Hut site, Brosna, Co. Kerry
Co. Kerry |
Settlement Sites
On the outer edge of an early ecclesiastical enclosure near Brosna in County Kerry, there is a small circular feature that does not quite belong to the religious landscape around it.
Roughly 4.6 metres north to south and 5.9 metres east to west, it sits pressed against the external bank of the enclosure, immediately to the south of west, its curved walls absorbed into the boundary as if the two structures grew together over time. Whether it predates the enclosure or was built in its shadow is the kind of question that makes the feature quietly interesting.

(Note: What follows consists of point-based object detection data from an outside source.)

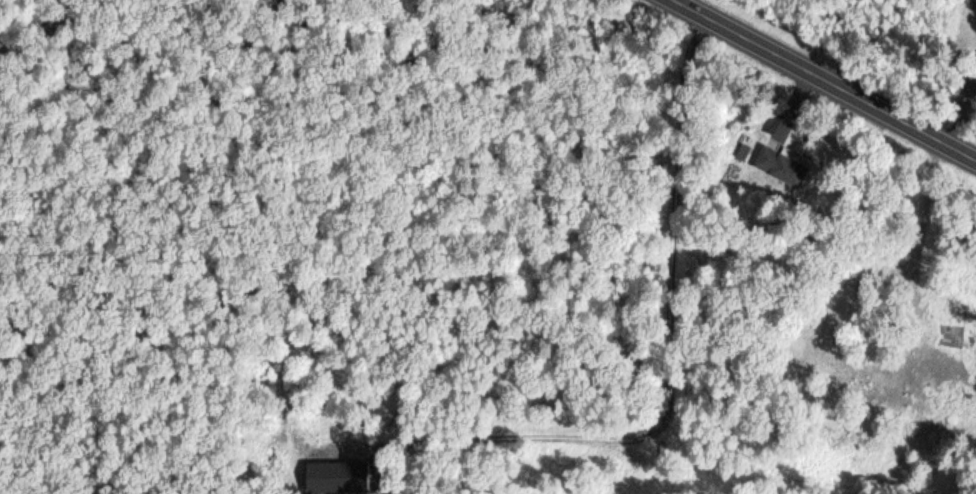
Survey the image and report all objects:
road: (820, 78)
road: (968, 121)
building: (780, 166)
building: (837, 336)

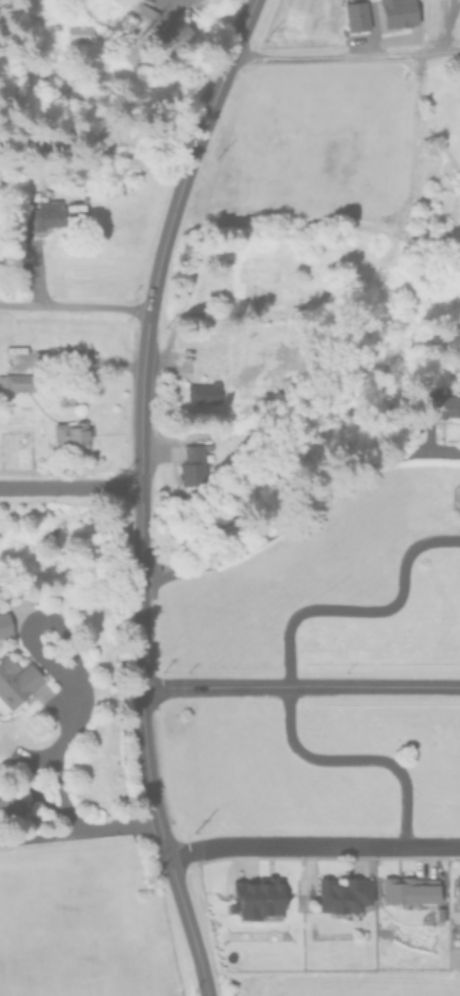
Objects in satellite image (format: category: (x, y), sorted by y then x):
building: (143, 13)
road: (439, 25)
road: (448, 26)
building: (177, 32)
building: (78, 33)
road: (448, 51)
road: (334, 57)
building: (46, 215)
building: (235, 282)
road: (73, 307)
building: (13, 352)
building: (16, 381)
building: (206, 393)
building: (440, 403)
building: (72, 433)
building: (193, 467)
road: (70, 485)
road: (140, 492)
road: (300, 510)
building: (13, 521)
building: (4, 623)
road: (287, 668)
park: (319, 672)
building: (15, 682)
road: (299, 687)
road: (56, 749)
road: (27, 765)
building: (9, 803)
road: (78, 829)
road: (312, 843)
building: (408, 890)
building: (457, 891)
building: (344, 894)
building: (258, 895)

Ecclesiastical enclosures of this type, roughly circular or oval boundaries that once defined the sacred and functional space of an early Irish church site, are found across Munster and beyond. What makes this particular spot worth attention is the possible hut site folded into the enclosure's outer face. Recorded by O'Hare in 2000, the feature appears to represent a small dwelling or shelter, the sort of simple circular structure associated with early medieval settlement. Its incorporation into the bank suggests a close physical, and perhaps chronological, relationship with the religious site beside it. A circular feature at the same western edge of the enclosure was also noted on the Cassini edition of the Ordnance Survey six-inch map, an early twentieth-century revision of the nineteenth-century survey series, lending the identification a degree of cartographic corroboration that field observations alone cannot always provide.